Your assignment:
Turn every line of text in the items below into a JSON list of strings, with one string for each line and no blank lines.

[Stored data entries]
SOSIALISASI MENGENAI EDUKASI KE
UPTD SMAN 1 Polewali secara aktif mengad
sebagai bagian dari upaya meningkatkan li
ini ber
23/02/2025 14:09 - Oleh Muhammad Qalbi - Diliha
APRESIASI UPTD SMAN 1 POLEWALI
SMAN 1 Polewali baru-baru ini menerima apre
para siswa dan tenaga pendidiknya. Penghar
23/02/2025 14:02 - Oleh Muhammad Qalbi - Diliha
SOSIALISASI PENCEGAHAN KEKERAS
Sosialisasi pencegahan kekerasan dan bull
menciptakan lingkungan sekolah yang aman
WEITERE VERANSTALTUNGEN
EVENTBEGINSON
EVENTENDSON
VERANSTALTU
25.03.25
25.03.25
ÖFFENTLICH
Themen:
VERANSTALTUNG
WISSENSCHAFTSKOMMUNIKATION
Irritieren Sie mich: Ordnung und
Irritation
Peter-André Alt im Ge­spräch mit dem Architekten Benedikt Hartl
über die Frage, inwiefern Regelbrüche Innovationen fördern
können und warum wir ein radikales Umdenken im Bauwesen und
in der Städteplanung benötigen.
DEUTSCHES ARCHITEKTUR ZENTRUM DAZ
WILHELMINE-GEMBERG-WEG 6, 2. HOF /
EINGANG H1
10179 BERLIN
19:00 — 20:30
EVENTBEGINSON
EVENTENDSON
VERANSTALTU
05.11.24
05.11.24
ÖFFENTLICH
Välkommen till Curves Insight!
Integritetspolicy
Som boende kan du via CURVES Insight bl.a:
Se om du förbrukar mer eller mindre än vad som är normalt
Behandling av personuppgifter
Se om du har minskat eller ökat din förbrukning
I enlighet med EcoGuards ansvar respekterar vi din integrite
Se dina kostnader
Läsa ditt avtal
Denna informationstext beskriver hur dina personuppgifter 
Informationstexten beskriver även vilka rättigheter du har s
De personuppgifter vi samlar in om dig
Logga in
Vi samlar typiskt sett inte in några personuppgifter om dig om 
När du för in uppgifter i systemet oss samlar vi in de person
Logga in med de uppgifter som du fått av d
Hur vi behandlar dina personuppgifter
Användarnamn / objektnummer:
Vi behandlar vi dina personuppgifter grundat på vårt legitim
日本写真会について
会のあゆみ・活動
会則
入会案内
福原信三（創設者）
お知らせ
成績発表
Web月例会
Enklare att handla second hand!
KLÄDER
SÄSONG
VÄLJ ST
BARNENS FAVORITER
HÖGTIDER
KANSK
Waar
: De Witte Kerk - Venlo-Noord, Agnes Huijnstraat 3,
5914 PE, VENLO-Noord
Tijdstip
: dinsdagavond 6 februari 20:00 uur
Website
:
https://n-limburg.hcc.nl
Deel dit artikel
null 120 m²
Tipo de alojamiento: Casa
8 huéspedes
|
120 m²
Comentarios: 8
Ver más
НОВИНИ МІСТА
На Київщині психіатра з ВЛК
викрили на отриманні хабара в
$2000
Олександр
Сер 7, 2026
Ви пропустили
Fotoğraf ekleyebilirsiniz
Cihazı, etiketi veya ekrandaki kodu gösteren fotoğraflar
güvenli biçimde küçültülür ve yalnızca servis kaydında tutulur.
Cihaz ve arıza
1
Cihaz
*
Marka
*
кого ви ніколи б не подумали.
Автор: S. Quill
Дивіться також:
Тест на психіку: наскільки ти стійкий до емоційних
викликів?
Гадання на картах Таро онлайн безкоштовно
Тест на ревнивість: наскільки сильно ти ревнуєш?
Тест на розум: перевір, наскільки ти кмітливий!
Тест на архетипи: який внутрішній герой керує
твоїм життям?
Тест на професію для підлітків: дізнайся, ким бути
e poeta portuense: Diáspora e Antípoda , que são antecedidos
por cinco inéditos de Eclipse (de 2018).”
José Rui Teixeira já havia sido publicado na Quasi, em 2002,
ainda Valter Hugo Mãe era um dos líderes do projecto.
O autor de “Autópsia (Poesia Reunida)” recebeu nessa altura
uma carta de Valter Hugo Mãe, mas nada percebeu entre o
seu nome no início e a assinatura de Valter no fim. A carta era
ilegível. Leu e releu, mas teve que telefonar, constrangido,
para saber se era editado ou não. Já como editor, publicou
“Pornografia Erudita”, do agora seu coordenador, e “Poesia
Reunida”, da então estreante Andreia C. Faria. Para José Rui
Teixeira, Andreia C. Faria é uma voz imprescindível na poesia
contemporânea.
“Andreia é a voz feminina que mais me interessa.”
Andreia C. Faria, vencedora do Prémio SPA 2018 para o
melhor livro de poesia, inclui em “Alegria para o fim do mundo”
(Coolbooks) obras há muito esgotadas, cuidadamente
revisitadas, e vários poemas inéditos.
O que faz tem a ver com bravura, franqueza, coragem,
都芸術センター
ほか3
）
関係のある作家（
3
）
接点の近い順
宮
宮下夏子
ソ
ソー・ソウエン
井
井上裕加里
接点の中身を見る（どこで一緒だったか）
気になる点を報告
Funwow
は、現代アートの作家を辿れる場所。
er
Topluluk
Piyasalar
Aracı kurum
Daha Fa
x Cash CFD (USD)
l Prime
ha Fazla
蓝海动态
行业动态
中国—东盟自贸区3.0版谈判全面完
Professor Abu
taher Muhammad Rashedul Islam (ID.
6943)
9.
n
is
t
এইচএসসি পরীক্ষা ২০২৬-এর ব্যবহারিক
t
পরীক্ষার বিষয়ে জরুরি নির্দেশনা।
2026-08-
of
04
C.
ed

Answer section:
[
  "SOSIALISASI MENGENAI EDUKASI KE",
  "UPTD SMAN 1 Polewali secara aktif mengad",
  "sebagai bagian dari upaya meningkatkan li",
  "ini ber",
  "23/02/2025 14:09 - Oleh Muhammad Qalbi - Diliha",
  "APRESIASI UPTD SMAN 1 POLEWALI",
  "SMAN 1 Polewali baru-baru ini menerima apre",
  "para siswa dan tenaga pendidiknya. Penghar",
  "23/02/2025 14:02 - Oleh Muhammad Qalbi - Diliha",
  "SOSIALISASI PENCEGAHAN KEKERAS",
  "Sosialisasi pencegahan kekerasan dan bull",
  "menciptakan lingkungan sekolah yang aman",
  "WEITERE VERANSTALTUNGEN",
  "EVENTBEGINSON",
  "EVENTENDSON",
  "VERANSTALTU",
  "25.03.25",
  "25.03.25",
  "ÖFFENTLICH",
  "Themen:",
  "VERANSTALTUNG",
  "WISSENSCHAFTSKOMMUNIKATION",
  "Irritieren Sie mich: Ordnung und",
  "Irritation",
  "Peter-André Alt im Ge­spräch mit dem Architekten Benedikt Hartl",
  "über die Frage, inwiefern Regelbrüche Innovationen fördern",
  "können und warum wir ein radikales Umdenken im Bauwesen und",
  "in der Städteplanung benötigen.",
  "DEUTSCHES ARCHITEKTUR ZENTRUM DAZ",
  "WILHELMINE-GEMBERG-WEG 6, 2. HOF /",
  "EINGANG H1",
  "10179 BERLIN",
  "19:00 — 20:30",
  "EVENTBEGINSON",
  "EVENTENDSON",
  "VERANSTALTU",
  "05.11.24",
  "05.11.24",
  "ÖFFENTLICH",
  "Välkommen till Curves Insight!",
  "Integritetspolicy",
  "Som boende kan du via CURVES Insight bl.a:",
  "Se om du förbrukar mer eller mindre än vad som är normalt",
  "Behandling av personuppgifter",
  "Se om du har minskat eller ökat din förbrukning",
  "I enlighet med EcoGuards ansvar respekterar vi din integrite",
  "Se dina kostnader",
  "Läsa ditt avtal",
  "Denna informationstext beskriver hur dina personuppgifter ",
  "Informationstexten beskriver även vilka rättigheter du har s",
  "De personuppgifter vi samlar in om dig",
  "Logga in",
  "Vi samlar typiskt sett inte in några personuppgifter om dig om ",
  "När du för in uppgifter i systemet oss samlar vi in de person",
  "Logga in med de uppgifter som du fått av d",
  "Hur vi behandlar dina personuppgifter",
  "Användarnamn / objektnummer:",
  "Vi behandlar vi dina personuppgifter grundat på vårt legitim",
  "日本写真会について",
  "会のあゆみ・活動",
  "会則",
  "入会案内",
  "福原信三（創設者）",
  "お知らせ",
  "成績発表",
  "Web月例会",
  "Enklare att handla second hand!",
  "KLÄDER",
  "SÄSONG",
  "VÄLJ ST",
  "BARNENS FAVORITER",
  "HÖGTIDER",
  "KANSK",
  "Waar",
  ": De Witte Kerk - Venlo-Noord, Agnes Huijnstraat 3,",
  "5914 PE, VENLO-Noord",
  "Tijdstip",
  ": dinsdagavond 6 februari 20:00 uur",
  "Website",
  ":",
  "https://n-limburg.hcc.nl",
  "Deel dit artikel",
  "null 120 m²",
  "Tipo de alojamiento: Casa",
  "8 huéspedes",
  "|",
  "120 m²",
  "Comentarios: 8",
  "Ver más",
  "НОВИНИ МІСТА",
  "На Київщині психіатра з ВЛК",
  "викрили на отриманні хабара в",
  "$2000",
  "Олександр",
  "Сер 7, 2026",
  "Ви пропустили",
  "Fotoğraf ekleyebilirsiniz",
  "Cihazı, etiketi veya ekrandaki kodu gösteren fotoğraflar",
  "güvenli biçimde küçültülür ve yalnızca servis kaydında tutulur.",
  "Cihaz ve arıza",
  "1",
  "Cihaz",
  "*",
  "Marka",
  "*",
  "кого ви ніколи б не подумали.",
  "Автор: S. Quill",
  "Дивіться також:",
  "Тест на психіку: наскільки ти стійкий до емоційних",
  "викликів?",
  "Гадання на картах Таро онлайн безкоштовно",
  "Тест на ревнивість: наскільки сильно ти ревнуєш?",
  "Тест на розум: перевір, наскільки ти кмітливий!",
  "Тест на архетипи: який внутрішній герой керує",
  "твоїм життям?",
  "Тест на професію для підлітків: дізнайся, ким бути",
  "e poeta portuense: Diáspora e Antípoda , que são antecedidos",
  "por cinco inéditos de Eclipse (de 2018).”",
  "José Rui Teixeira já havia sido publicado na Quasi, em 2002,",
  "ainda Valter Hugo Mãe era um dos líderes do projecto.",
  "O autor de “Autópsia (Poesia Reunida)” recebeu nessa altura",
  "uma carta de Valter Hugo Mãe, mas nada percebeu entre o",
  "seu nome no início e a assinatura de Valter no fim. A carta era",
  "ilegível. Leu e releu, mas teve que telefonar, constrangido,",
  "para saber se era editado ou não. Já como editor, publicou",
  "“Pornografia Erudita”, do agora seu coordenador, e “Poesia",
  "Reunida”, da então estreante Andreia C. Faria. Para José Rui",
  "Teixeira, Andreia C. Faria é uma voz imprescindível na poesia",
  "contemporânea.",
  "“Andreia é a voz feminina que mais me interessa.”",
  "Andreia C. Faria, vencedora do Prémio SPA 2018 para o",
  "melhor livro de poesia, inclui em “Alegria para o fim do mundo”",
  "(Coolbooks) obras há muito esgotadas, cuidadamente",
  "revisitadas, e vários poemas inéditos.",
  "O que faz tem a ver com bravura, franqueza, coragem,",
  "都芸術センター",
  "ほか3",
  "）",
  "関係のある作家（",
  "3",
  "）",
  "接点の近い順",
  "宮",
  "宮下夏子",
  "ソ",
  "ソー・ソウエン",
  "井",
  "井上裕加里",
  "接点の中身を見る（どこで一緒だったか）",
  "気になる点を報告",
  "Funwow",
  "は、現代アートの作家を辿れる場所。",
  "er",
  "Topluluk",
  "Piyasalar",
  "Aracı kurum",
  "Daha Fa",
  "x Cash CFD (USD)",
  "l Prime",
  "ha Fazla",
  "蓝海动态",
  "行业动态",
  "中国—东盟自贸区3.0版谈判全面完",
  "Professor Abu",
  "taher Muhammad Rashedul Islam (ID.",
  "6943)",
  "9.",
  "n",
  "is",
  "t",
  "এইচএসসি পরীক্ষা ২০২৬-এর ব্যবহারিক",
  "t",
  "পরীক্ষার বিষয়ে জরুরি নির্দেশনা।",
  "2026-08-",
  "of",
  "04",
  "C.",
  "ed"
]